**What to do**
(1) In the gene-splicing excerpt, what size will the gadget for doing gene splicing be?
(2) Pick up the gene-splicing excerpt after its final sentence and carry it forward.

#### Extract

It is a potentially scary and also potentially exciting future we are plunging into, when you will be able to do gene splicing on a clever gadget the size of a flip phone.


Never mind test tube babies, this is a future that is plug-and-play! Or maybe plug-and-pray! 😜


And it sure beats the 1960s crude notion of irradiating seeds in order to produce mutant strains! 😀




And in this “Brave New World”, the ever improving methods of storing large amounts of data will incorporate biotechnology.

And viruses can be fought at their own molecular level, eventually eradicating many diseases.



From this journey through a genetic wonderland, I then went up a flight of stairs to the museum’s Maker Lab space, where the charming young lady in charge of this interactive area lured me in to participate by asking “do you want to make an electronic card?” And homey here was like “hell yeah!” Well I thought that but actually said “sure, that’s sounds great.”

########
#### Records shown

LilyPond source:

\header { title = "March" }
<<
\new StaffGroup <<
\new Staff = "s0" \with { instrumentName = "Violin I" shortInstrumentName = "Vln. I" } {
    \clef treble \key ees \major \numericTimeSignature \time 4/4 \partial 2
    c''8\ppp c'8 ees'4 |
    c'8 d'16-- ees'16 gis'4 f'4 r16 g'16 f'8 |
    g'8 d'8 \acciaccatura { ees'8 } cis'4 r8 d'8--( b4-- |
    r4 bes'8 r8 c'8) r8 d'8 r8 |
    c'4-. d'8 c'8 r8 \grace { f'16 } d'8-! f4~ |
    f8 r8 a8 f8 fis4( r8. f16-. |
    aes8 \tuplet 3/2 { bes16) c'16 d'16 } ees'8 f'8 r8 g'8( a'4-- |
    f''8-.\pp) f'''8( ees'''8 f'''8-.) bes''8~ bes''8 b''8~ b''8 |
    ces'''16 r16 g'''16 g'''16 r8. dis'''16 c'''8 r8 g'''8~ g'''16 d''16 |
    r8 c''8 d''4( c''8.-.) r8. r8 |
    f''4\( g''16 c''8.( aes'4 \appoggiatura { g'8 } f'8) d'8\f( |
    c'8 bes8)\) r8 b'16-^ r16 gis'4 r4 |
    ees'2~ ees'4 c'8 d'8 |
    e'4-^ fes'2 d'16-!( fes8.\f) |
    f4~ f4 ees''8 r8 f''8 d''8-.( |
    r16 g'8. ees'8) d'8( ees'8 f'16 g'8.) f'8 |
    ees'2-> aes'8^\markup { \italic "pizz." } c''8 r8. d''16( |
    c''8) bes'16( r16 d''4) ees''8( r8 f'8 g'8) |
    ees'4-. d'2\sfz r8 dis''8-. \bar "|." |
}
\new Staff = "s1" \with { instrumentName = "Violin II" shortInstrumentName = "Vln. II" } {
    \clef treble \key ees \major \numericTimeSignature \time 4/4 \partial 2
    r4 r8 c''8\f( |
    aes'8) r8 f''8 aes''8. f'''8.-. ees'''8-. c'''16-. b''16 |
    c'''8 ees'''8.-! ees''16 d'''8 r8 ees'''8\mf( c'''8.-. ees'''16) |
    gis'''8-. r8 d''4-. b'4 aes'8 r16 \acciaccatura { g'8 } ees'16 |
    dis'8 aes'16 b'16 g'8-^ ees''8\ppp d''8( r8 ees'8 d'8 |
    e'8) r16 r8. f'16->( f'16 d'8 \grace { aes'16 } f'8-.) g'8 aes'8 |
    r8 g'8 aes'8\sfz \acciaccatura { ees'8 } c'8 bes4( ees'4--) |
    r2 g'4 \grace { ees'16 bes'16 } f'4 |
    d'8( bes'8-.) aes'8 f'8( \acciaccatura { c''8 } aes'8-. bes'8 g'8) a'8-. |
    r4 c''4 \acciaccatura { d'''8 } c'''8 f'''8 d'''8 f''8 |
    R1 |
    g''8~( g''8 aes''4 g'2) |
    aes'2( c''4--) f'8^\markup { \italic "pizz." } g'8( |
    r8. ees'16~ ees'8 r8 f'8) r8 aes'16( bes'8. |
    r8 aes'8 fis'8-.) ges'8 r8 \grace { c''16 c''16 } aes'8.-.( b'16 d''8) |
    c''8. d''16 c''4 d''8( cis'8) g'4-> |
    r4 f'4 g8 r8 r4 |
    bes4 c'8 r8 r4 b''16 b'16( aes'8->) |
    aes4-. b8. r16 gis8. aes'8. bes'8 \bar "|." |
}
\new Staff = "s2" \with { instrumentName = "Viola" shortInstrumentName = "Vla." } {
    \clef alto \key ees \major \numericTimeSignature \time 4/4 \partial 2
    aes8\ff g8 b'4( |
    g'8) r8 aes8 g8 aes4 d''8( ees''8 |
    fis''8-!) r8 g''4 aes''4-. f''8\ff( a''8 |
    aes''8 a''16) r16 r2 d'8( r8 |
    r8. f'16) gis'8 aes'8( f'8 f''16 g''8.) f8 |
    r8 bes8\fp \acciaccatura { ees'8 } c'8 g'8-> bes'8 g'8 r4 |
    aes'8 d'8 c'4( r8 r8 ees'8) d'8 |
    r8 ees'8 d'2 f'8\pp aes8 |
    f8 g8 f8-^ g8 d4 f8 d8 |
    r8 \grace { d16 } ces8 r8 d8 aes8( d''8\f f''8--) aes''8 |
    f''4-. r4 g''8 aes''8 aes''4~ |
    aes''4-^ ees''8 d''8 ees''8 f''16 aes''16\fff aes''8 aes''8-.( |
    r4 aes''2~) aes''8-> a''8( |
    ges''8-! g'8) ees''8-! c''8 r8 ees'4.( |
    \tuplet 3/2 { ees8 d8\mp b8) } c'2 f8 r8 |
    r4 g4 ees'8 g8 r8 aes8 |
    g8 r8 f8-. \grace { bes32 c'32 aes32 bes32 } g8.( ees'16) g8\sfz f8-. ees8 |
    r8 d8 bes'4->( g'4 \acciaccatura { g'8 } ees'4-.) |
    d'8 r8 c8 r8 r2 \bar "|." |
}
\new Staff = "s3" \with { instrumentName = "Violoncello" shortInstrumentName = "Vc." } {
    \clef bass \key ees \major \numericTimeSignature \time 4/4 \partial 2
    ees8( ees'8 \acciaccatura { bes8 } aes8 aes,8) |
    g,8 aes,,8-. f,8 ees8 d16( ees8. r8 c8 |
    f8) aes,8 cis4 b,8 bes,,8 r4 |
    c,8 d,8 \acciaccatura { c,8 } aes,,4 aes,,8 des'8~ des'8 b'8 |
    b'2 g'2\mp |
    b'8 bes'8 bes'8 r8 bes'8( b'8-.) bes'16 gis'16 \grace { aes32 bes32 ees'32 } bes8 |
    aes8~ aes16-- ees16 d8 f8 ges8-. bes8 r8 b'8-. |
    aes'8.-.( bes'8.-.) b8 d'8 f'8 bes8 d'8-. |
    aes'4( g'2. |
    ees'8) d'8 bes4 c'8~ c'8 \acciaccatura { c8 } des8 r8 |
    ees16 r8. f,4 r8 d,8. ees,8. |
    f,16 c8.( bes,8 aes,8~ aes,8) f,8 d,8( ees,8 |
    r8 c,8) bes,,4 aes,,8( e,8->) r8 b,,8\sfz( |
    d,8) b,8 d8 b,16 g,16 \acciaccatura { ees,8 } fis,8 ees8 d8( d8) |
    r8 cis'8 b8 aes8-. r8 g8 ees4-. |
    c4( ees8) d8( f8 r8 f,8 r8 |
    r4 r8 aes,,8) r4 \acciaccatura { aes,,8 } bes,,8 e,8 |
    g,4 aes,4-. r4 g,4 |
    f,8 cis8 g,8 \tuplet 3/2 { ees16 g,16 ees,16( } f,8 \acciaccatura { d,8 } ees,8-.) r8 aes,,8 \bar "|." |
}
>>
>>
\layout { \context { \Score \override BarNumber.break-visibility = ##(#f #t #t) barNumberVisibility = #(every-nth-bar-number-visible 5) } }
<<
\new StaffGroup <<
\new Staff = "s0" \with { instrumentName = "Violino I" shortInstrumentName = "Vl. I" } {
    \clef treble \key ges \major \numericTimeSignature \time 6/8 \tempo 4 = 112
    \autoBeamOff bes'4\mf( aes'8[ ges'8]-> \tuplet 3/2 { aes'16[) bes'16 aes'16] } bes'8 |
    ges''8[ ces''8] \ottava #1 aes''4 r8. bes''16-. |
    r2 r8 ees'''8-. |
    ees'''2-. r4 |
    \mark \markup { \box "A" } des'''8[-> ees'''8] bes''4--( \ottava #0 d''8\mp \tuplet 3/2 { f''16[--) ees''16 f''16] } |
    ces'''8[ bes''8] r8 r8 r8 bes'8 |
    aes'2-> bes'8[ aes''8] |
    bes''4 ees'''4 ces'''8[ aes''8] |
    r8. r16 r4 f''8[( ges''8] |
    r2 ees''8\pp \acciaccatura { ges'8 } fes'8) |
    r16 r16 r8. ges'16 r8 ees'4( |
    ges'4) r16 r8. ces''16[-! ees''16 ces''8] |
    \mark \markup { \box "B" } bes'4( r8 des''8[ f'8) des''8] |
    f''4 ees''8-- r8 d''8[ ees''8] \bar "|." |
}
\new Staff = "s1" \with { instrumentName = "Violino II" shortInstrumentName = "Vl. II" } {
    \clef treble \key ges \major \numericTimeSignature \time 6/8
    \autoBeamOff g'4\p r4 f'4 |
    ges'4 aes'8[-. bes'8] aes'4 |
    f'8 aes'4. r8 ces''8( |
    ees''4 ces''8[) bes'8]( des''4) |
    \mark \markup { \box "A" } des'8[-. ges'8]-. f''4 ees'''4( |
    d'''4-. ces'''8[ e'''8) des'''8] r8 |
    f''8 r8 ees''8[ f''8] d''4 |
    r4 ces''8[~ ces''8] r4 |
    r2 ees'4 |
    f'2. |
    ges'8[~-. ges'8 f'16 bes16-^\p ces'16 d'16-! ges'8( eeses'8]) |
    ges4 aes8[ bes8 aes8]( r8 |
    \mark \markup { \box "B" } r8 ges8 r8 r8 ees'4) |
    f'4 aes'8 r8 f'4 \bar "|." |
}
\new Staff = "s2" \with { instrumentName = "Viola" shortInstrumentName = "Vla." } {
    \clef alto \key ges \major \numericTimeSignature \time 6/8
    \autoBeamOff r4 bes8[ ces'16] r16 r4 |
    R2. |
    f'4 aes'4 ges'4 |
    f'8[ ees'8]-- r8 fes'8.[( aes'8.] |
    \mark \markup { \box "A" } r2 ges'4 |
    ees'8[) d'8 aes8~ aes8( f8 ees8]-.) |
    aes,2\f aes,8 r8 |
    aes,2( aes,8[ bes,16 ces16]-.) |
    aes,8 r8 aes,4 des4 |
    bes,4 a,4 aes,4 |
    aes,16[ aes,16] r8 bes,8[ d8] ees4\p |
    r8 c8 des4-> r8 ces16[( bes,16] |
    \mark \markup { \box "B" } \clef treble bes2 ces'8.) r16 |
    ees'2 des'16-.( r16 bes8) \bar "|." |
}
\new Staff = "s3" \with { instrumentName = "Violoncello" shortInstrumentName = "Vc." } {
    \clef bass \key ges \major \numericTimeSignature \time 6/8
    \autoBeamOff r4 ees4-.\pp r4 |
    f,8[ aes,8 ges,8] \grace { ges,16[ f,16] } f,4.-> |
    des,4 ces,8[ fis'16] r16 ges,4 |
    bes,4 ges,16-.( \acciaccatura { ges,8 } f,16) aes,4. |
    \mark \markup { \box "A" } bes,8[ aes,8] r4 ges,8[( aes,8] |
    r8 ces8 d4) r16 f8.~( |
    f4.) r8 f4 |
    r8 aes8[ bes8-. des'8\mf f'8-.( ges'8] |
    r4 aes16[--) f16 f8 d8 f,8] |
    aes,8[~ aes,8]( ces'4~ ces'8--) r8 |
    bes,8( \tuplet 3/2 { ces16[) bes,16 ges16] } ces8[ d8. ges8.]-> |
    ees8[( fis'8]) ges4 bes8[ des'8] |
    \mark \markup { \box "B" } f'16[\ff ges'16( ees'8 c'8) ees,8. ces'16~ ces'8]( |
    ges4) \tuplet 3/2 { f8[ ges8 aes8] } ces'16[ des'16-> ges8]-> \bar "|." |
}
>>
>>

########

**Results of the tasks**
(1) The size of a flip phone.

(2)
They had us make interactive cards using copper tape, batteries, and LEDs; it was like I was learning electronics for the first time! 😀
As I had bought a mug for my mother in my last visit to the Gardner Museum, I decided to continue the trend and made a Mother’s Day card for her.


So when you close the card it closes the circuit and the LED lights up. As I said to the girl, it looks like something a six year would make, which in my case would have been many decades in the past and I realized I haven’t really progressed much since then! 😁 She also asked us where we were coming from and a gentleman explained that he was visiting from Copenhagen, Denmark and I said that I was coming from Gardner, Massachusetts. She graciously said that Gardner was probably a cool a place as Copenhagen and I had to admit “no, definitely not.” 😊
After this productive interlude I took a lunch break at the Chipotle restaurant in Kendall Square and had a tasty burrito which reminded me of the great taco place that is located near the former location of the MIT Museum. I also took a break and checked out the MIT Sailing Pavillion and saw brave students sailing out on the Charles River which was pretty amazing since it was still in March and that water is pretty dang cold! But I then returned to the museum for more education’! 🤓 On the third floor they have the new AI: Mind The Gap exhibit.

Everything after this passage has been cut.